Há um tigre em casa que costuma crescer de noite
O Tigre
Há um tigre em casa
que dilacera por dentro aquele que o olha.
E somente tem garras para aquele que o espia,
e somente pode ferir por dentro,
e é enorme:
maior e mais pesado
que outros gatos gordos
e carniceiros pestíferos
de sua espécie,
e perde a cabeça com facilidade,
fareja o sangue mesmo através do vidro,
percebe o medo até da cozinha
e apesar das portas mais robustas.
Costuma crescer de noite:
coloca sua cabeça de tiranossauro
em uma cama
e o focinho fica pendurado
para lá das colchas.
Seu dorso, então, se aperta no corredor
de uma parede à outra,
e somente alcanço o banheiro rastejando, contra o teto,
como que através de um túnel
de lodo e mel.
Não olho nunca a colmeia solar,
os negros favos do crime
de seus olhos,
os crisóis da saliva envenenada
de suas presas.
Nem sequer o cheiro,
para que não me mate.
Mas sei claramente
que há um imenso tigre encerrado
em tudo isso.
(tradução: Plinio Junqueira Smith)
A poesia acima faz parte da obra "El Tigre en La Casa", do poeta mexicano Eduardo Lizalde. Nascido em 1929, Lizalde vive na Cidade do México. A literatura lhe veio da infância: o pai lhe ensinou a ler e construir as frases a partir de um início de sonetos. O tigre, Lizalde o encontrou ainda criança, ao conhecer a figura do tigre de Kipling das histórias em quadrinhos de Tarzan.

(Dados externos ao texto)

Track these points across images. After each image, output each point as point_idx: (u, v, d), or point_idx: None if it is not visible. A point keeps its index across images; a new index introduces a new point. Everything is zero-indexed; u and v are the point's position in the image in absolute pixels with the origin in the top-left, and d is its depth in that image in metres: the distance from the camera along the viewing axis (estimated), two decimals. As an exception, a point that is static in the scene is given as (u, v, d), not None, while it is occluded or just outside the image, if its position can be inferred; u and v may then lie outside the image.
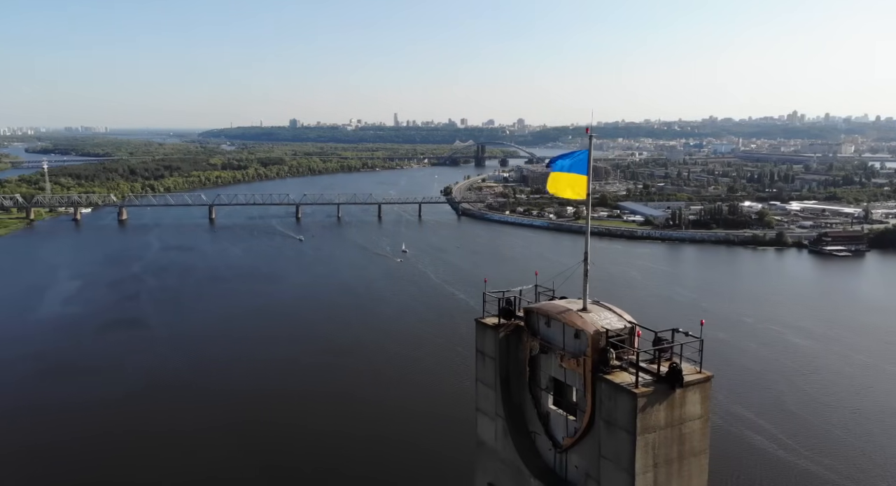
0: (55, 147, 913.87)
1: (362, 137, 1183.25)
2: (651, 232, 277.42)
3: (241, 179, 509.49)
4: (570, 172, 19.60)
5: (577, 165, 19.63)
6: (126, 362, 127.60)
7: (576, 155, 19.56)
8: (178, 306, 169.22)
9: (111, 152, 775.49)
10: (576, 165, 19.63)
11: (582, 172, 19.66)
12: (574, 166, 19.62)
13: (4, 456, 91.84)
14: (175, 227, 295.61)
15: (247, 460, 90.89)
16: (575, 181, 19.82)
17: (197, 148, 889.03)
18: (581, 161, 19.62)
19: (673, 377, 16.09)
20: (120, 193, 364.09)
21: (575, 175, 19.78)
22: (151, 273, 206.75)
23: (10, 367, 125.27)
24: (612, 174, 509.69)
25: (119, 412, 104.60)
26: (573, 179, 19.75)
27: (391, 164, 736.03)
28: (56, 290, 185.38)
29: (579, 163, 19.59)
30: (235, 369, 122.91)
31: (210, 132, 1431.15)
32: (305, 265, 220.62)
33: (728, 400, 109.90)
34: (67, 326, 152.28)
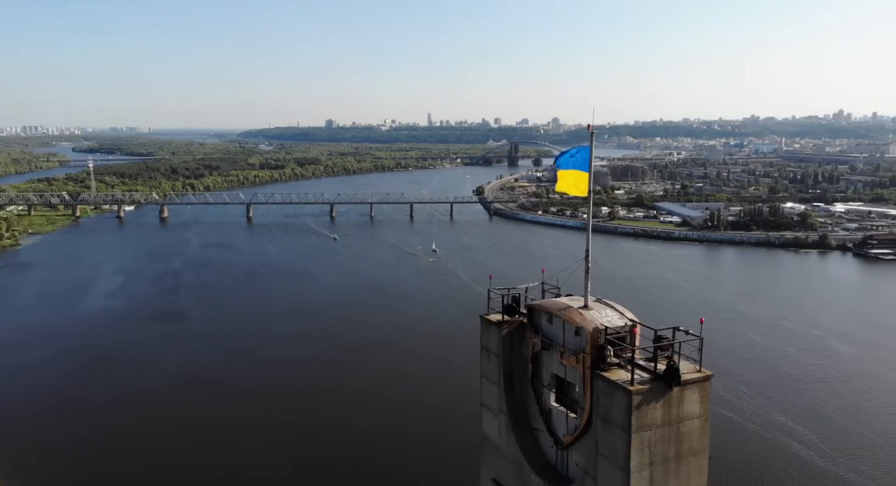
0: (101, 147, 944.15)
1: (396, 137, 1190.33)
2: (688, 233, 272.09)
3: (278, 178, 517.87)
4: (573, 170, 19.50)
5: (579, 162, 19.58)
6: (164, 356, 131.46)
7: (579, 152, 19.49)
8: (215, 302, 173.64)
9: (154, 152, 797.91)
10: (578, 162, 19.58)
11: (584, 169, 19.57)
12: (577, 164, 19.56)
13: (46, 444, 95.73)
14: (214, 225, 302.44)
15: (277, 456, 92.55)
16: (578, 178, 19.78)
17: (236, 148, 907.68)
18: (583, 158, 19.55)
19: (670, 376, 15.90)
20: (162, 192, 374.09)
21: (578, 172, 19.71)
22: (190, 269, 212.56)
23: (56, 358, 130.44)
24: (649, 174, 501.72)
25: (156, 405, 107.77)
26: (577, 176, 19.69)
27: (424, 163, 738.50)
28: (100, 284, 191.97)
29: (581, 160, 19.53)
30: (269, 366, 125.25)
31: (249, 133, 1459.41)
32: (338, 263, 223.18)
33: (765, 406, 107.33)
34: (110, 319, 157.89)
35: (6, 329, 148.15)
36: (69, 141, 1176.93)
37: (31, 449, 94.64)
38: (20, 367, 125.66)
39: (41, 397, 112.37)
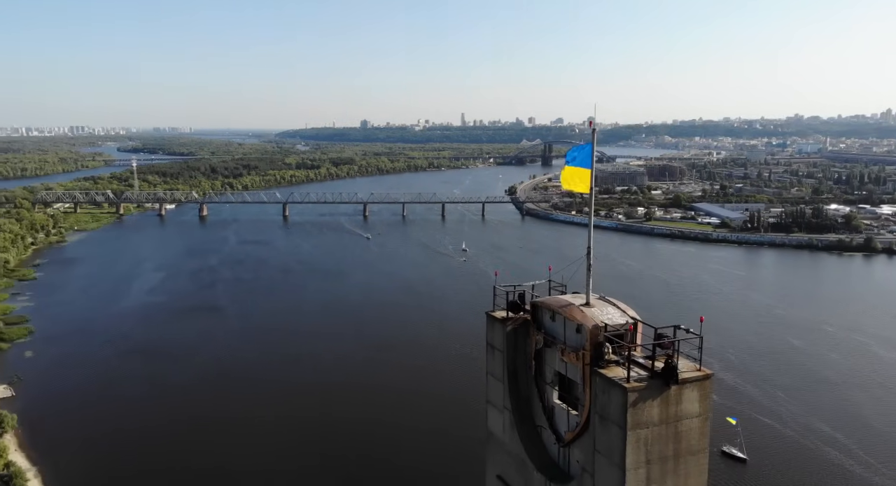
0: (144, 146, 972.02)
1: (429, 137, 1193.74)
2: (727, 235, 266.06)
3: (314, 178, 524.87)
4: (577, 167, 19.52)
5: (582, 158, 19.60)
6: (201, 351, 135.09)
7: (583, 148, 19.49)
8: (250, 298, 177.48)
9: (195, 152, 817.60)
10: (581, 158, 19.60)
11: (586, 165, 19.56)
12: (580, 161, 19.58)
13: (85, 433, 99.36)
14: (251, 223, 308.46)
15: (307, 449, 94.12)
16: (582, 175, 19.78)
17: (273, 148, 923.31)
18: (586, 155, 19.55)
19: (667, 374, 15.72)
20: (201, 191, 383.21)
21: (581, 169, 19.72)
22: (228, 266, 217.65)
23: (98, 350, 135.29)
24: (687, 174, 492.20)
25: (190, 399, 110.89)
26: (581, 173, 19.70)
27: (456, 163, 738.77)
28: (141, 280, 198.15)
29: (584, 156, 19.54)
30: (301, 362, 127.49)
31: (286, 133, 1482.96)
32: (370, 262, 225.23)
33: (803, 411, 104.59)
34: (150, 313, 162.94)
35: (52, 322, 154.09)
36: (114, 141, 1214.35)
37: (71, 437, 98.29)
38: (65, 358, 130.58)
39: (82, 387, 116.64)
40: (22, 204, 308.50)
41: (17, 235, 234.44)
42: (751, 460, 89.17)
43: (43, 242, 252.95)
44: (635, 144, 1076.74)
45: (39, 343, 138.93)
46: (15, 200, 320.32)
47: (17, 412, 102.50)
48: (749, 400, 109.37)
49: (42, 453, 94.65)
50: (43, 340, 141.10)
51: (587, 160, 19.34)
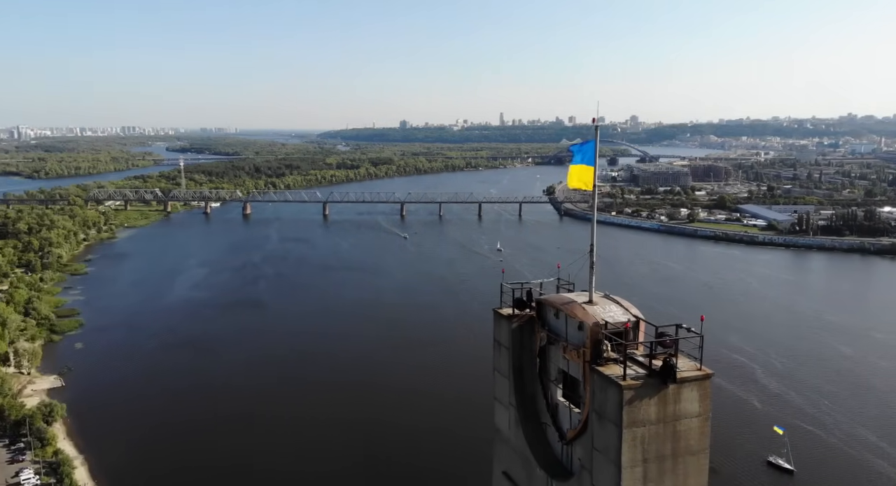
0: (191, 146, 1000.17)
1: (468, 137, 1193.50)
2: (774, 238, 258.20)
3: (353, 177, 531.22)
4: (582, 165, 19.29)
5: (586, 156, 19.35)
6: (243, 345, 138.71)
7: (586, 146, 19.24)
8: (290, 293, 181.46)
9: (240, 151, 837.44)
10: (585, 156, 19.35)
11: (589, 163, 19.29)
12: (584, 158, 19.33)
13: (129, 422, 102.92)
14: (292, 221, 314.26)
15: (341, 446, 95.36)
16: (585, 173, 19.54)
17: (315, 148, 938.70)
18: (589, 153, 19.28)
19: (665, 373, 15.40)
20: (245, 190, 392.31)
21: (585, 167, 19.48)
22: (269, 262, 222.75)
23: (144, 342, 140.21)
24: (732, 175, 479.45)
25: (230, 393, 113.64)
26: (585, 170, 19.47)
27: (494, 163, 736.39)
28: (186, 275, 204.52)
29: (588, 154, 19.28)
30: (338, 359, 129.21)
31: (327, 134, 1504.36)
32: (406, 261, 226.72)
33: (848, 420, 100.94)
34: (194, 307, 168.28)
35: (102, 315, 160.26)
36: (163, 141, 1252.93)
37: (116, 428, 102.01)
38: (112, 350, 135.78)
39: (128, 379, 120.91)
40: (75, 201, 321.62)
41: (71, 232, 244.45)
42: (798, 472, 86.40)
43: (94, 238, 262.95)
44: (679, 144, 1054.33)
45: (89, 335, 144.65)
46: (69, 197, 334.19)
47: (66, 402, 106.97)
48: (794, 408, 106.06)
49: (88, 441, 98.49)
50: (92, 332, 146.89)
51: (590, 158, 19.11)
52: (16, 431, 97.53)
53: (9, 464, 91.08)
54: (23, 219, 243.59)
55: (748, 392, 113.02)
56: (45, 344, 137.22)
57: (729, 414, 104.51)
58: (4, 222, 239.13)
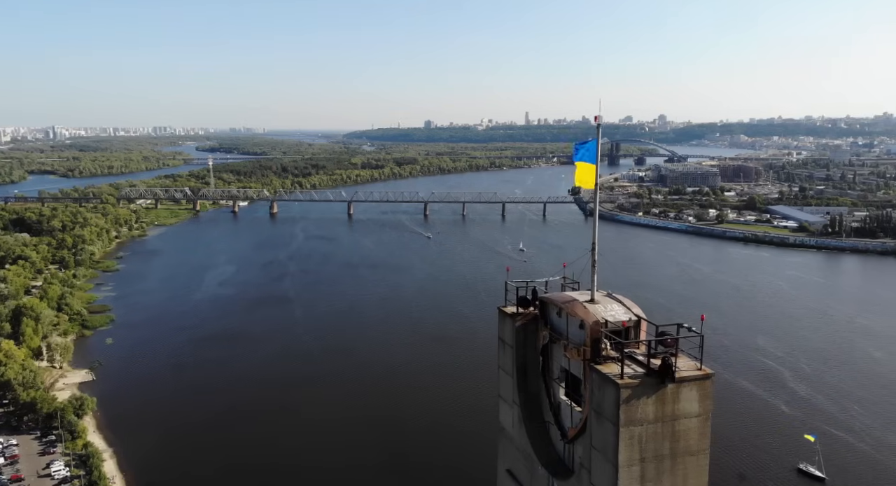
0: (220, 146, 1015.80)
1: (492, 137, 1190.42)
2: (805, 239, 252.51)
3: (378, 177, 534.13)
4: (585, 162, 19.22)
5: (588, 154, 19.25)
6: (268, 340, 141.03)
7: (589, 144, 19.15)
8: (315, 290, 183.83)
9: (267, 151, 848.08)
10: (587, 154, 19.25)
11: (591, 161, 19.18)
12: (587, 156, 19.24)
13: (159, 417, 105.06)
14: (318, 220, 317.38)
15: (366, 444, 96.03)
16: (588, 171, 19.46)
17: (341, 148, 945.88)
18: (591, 150, 19.18)
19: (663, 372, 15.19)
20: (272, 189, 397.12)
21: (588, 164, 19.39)
22: (295, 260, 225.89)
23: (172, 336, 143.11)
24: (763, 175, 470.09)
25: (255, 388, 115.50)
26: (588, 168, 19.39)
27: (519, 163, 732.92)
28: (214, 271, 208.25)
29: (590, 152, 19.18)
30: (361, 355, 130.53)
31: (353, 134, 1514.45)
32: (430, 260, 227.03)
33: (880, 426, 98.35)
34: (222, 303, 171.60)
35: (132, 311, 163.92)
36: (193, 141, 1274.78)
37: (144, 421, 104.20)
38: (142, 345, 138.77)
39: (157, 373, 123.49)
40: (108, 200, 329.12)
41: (103, 229, 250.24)
42: (830, 479, 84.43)
43: (126, 235, 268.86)
44: (708, 144, 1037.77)
45: (119, 331, 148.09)
46: (101, 196, 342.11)
47: (96, 396, 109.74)
48: (824, 413, 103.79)
49: (117, 435, 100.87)
50: (123, 327, 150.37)
51: (591, 156, 19.05)
52: (47, 423, 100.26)
53: (40, 456, 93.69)
54: (57, 217, 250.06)
55: (776, 396, 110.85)
56: (77, 339, 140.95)
57: (757, 419, 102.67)
58: (39, 220, 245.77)
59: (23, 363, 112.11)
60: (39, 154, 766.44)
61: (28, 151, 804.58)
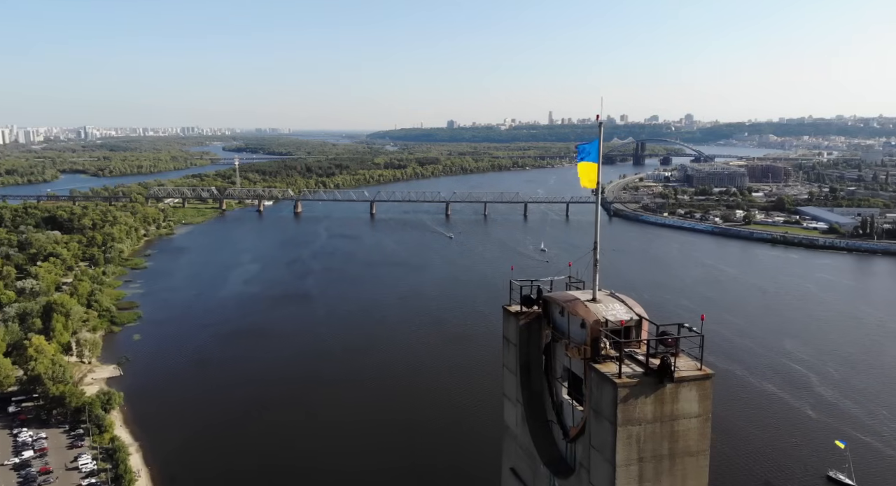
0: (247, 146, 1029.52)
1: (515, 136, 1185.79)
2: (835, 241, 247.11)
3: (400, 177, 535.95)
4: (588, 162, 19.25)
5: (591, 154, 19.27)
6: (292, 337, 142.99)
7: (592, 144, 19.19)
8: (337, 288, 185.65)
9: (292, 152, 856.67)
10: (590, 154, 19.27)
11: (594, 160, 19.17)
12: (590, 156, 19.27)
13: (184, 412, 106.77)
14: (341, 219, 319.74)
15: (385, 442, 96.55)
16: (591, 170, 19.46)
17: (364, 148, 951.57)
18: (594, 150, 19.20)
19: (662, 372, 15.04)
20: (297, 189, 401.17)
21: (591, 164, 19.41)
22: (318, 258, 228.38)
23: (200, 334, 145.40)
24: (792, 175, 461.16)
25: (278, 384, 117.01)
26: (590, 168, 19.41)
27: (541, 162, 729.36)
28: (239, 269, 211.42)
29: (593, 152, 19.20)
30: (382, 353, 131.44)
31: (376, 134, 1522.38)
32: (450, 259, 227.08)
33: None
34: (246, 300, 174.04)
35: (159, 307, 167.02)
36: (220, 141, 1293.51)
37: (169, 416, 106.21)
38: (168, 341, 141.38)
39: (182, 369, 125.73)
40: (137, 198, 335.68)
41: (132, 228, 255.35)
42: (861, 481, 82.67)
43: (154, 233, 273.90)
44: (736, 143, 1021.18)
45: (147, 327, 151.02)
46: (131, 194, 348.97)
47: (123, 391, 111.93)
48: (852, 419, 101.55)
49: (143, 429, 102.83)
50: (150, 324, 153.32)
51: (594, 155, 19.10)
52: (76, 417, 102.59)
53: (68, 449, 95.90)
54: (88, 215, 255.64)
55: (802, 401, 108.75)
56: (106, 335, 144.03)
57: (783, 424, 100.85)
58: (70, 218, 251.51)
59: (53, 358, 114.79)
60: (71, 154, 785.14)
61: (60, 151, 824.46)
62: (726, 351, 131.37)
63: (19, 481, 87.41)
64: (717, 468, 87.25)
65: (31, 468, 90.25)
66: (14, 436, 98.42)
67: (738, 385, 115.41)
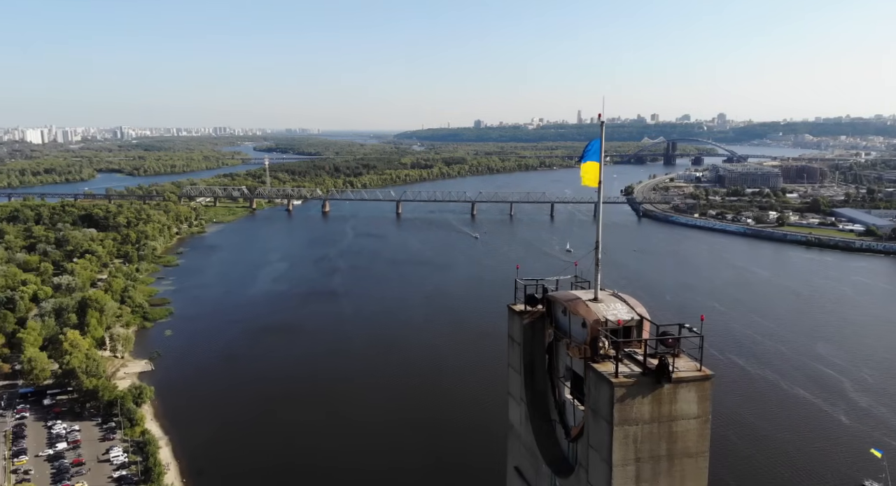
0: (277, 146, 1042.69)
1: (543, 136, 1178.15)
2: (872, 244, 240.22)
3: (427, 177, 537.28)
4: (591, 162, 19.34)
5: (593, 153, 19.36)
6: (319, 333, 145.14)
7: (593, 144, 19.30)
8: (363, 286, 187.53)
9: (321, 152, 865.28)
10: (592, 153, 19.36)
11: (595, 159, 19.19)
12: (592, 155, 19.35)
13: (213, 407, 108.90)
14: (367, 219, 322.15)
15: (410, 441, 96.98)
16: (593, 170, 19.54)
17: (391, 148, 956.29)
18: (595, 149, 19.26)
19: (660, 372, 14.88)
20: (325, 188, 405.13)
21: (593, 163, 19.45)
22: (345, 257, 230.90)
23: (229, 330, 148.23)
24: (828, 176, 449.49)
25: (304, 380, 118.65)
26: (592, 167, 19.46)
27: (569, 162, 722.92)
28: (268, 267, 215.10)
29: (595, 151, 19.27)
30: (404, 352, 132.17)
31: (404, 134, 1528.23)
32: (475, 259, 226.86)
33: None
34: (275, 297, 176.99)
35: (190, 304, 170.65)
36: (251, 141, 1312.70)
37: (198, 410, 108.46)
38: (199, 336, 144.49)
39: (212, 364, 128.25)
40: (170, 197, 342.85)
41: (165, 226, 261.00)
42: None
43: (186, 232, 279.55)
44: (770, 143, 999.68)
45: (178, 323, 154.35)
46: (164, 193, 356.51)
47: (154, 385, 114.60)
48: (887, 426, 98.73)
49: (173, 423, 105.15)
50: (181, 320, 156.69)
51: (595, 154, 19.26)
52: (108, 411, 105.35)
53: (100, 441, 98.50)
54: (122, 213, 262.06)
55: (835, 407, 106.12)
56: (138, 330, 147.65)
57: (815, 430, 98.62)
58: (106, 216, 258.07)
59: (87, 353, 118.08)
60: (108, 153, 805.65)
61: (97, 151, 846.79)
62: (756, 354, 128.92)
63: (53, 472, 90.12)
64: (746, 473, 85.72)
65: (65, 460, 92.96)
66: (49, 428, 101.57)
67: (769, 389, 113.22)
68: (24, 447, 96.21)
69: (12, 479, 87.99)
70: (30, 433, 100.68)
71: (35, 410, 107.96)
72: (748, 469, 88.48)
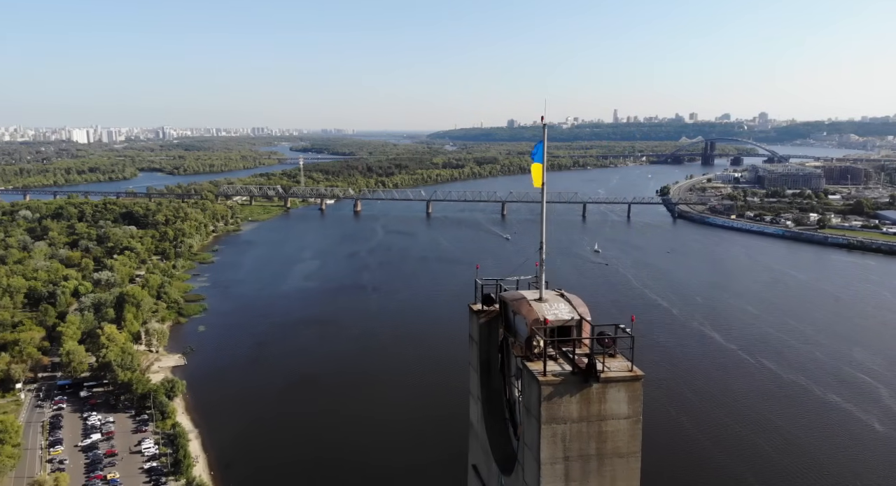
0: (312, 146, 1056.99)
1: (577, 135, 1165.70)
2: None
3: (458, 177, 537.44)
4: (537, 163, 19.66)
5: (538, 154, 19.56)
6: (349, 330, 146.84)
7: (538, 147, 19.58)
8: (392, 283, 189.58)
9: (355, 152, 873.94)
10: (537, 156, 19.60)
11: (538, 161, 19.41)
12: (536, 157, 19.61)
13: (243, 402, 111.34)
14: (398, 218, 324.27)
15: (429, 448, 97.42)
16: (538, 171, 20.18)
17: (424, 148, 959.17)
18: (539, 151, 19.55)
19: (588, 371, 14.79)
20: (357, 188, 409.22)
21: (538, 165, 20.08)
22: (375, 254, 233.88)
23: (262, 326, 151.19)
24: (874, 178, 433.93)
25: (334, 377, 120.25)
26: (537, 168, 20.12)
27: (604, 162, 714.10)
28: (301, 264, 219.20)
29: (539, 153, 19.54)
30: (431, 350, 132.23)
31: (436, 134, 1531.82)
32: (503, 258, 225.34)
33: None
34: (307, 293, 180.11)
35: (224, 300, 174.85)
36: (288, 141, 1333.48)
37: (229, 405, 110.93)
38: (231, 332, 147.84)
39: (244, 359, 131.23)
40: (207, 196, 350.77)
41: (202, 223, 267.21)
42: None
43: (222, 229, 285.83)
44: (814, 143, 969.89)
45: (212, 318, 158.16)
46: (202, 192, 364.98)
47: (186, 379, 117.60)
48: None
49: (203, 417, 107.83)
50: (215, 316, 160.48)
51: (538, 156, 19.58)
52: (141, 403, 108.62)
53: (133, 433, 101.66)
54: (161, 211, 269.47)
55: (868, 413, 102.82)
56: (173, 325, 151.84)
57: (849, 437, 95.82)
58: (146, 214, 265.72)
59: (123, 347, 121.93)
60: (150, 153, 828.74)
61: (140, 150, 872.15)
62: (789, 358, 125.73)
63: (87, 462, 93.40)
64: (773, 479, 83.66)
65: (98, 451, 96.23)
66: (84, 419, 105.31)
67: (800, 393, 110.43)
68: (60, 438, 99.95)
69: (48, 468, 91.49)
70: (66, 423, 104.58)
71: (72, 402, 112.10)
72: (774, 474, 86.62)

Adolescente, foi consumidor voraz de Balzac, Zola, William Blake e Rainer Maria Rilke. O tigre é recorrente na poesia de Lizalde e, por esse mesmo motivo, o poeta é conhecido como "El Tigre". Sobre esse animal, Lizalde disse: "O tigre é uma figura fascinante desde os tempos bíblicos até hoje e não acho que há um escritor que deixou de mencionar o tigre. O tigre é a imagem da morte, destruição e também da beleza; é apenas uma ferramenta metafórica". De forma metafórica ou não, acredito firmemente que há um tigre dentro da minha casa que, com certeza, cresce à noite.
4 Comentários:
Sérgio, não me leves a mal a brincadeira... mas de repente percebi mal a tua frase final e parecia ter lido: "Acredito firmemente que há um tigre dentro do meu corpo, que com certeza, cresce à noite"...
A mente suja com que eu ando, puxa!!!
Abração.
João, muito ao contrário de te levar a mal, te digo que você leu nas entrelinhas o que não foi dito, efetivamente. Sim, há um tigre que cresce à noite e não tem sido devidamente abatido. Abração. P.S. Adoro mentes sujas porque a minha tampouco prima por ser limpa!
oi primo!!! desculpa o abuso na confiança, mas depois de ler seu post de sábado e reler este, mais os 2 comemtários complementares, me fugiu acto contínuo dos dedos esta saudação! entretanto, lhe asseguro, até já esqueci o fio condutor, esse que sempre existe entre as associações de pensamentos: "descobri" aliás recentemente, por ocasião de um book on my table, que as há até, associações, inconscientes. quero dizer, diz quem é expert na matéria que nosso cérebro, a máquina em SI, opera "voluntariamente" associações. Acho que existe uma diferença entre isto e o inconsciente freudiano, psicológico, igualmente visceral, o conceito de Damásio é simultaneamente mais objectivo e original, inovador. Sei lá o que estou dizendo ou querendo dizer...eu não primo pela clareza, por aqui, mas sinto que você sempre me brinda com uma compreensão mais consciente que eu mesma. beijo.
Olá prima na solidão entre os primos gêmeos! Antes de tudo, quero dizer que a denominação "Ev-vc sabe quem disse" muito se aproxima daquele personagem "Você sabe quem" que os bruxinhos amiguinhos de Harry Potter não ousam dizer o nome e que vem muito a calhar já que Lord Valdemort é um sujeito sombrio, uma sombra, uma quase entidade que pouco aparece. Assim como você o fez, neste momento. Acho mesmo que operamos associações e, sim, de forma voluntária. Agora, o fato de eu ter a consciência, como você diz, não me faz nem um pouco bem. Quer dizer, me faz até mal. Eu não sei porque, mas tenho uma estranha tendência de ir aos livros e às músicas que cristalizam ainda mais essas associações. Digo que, neste caso, é involuntário. Vai ver, não é. Beijo!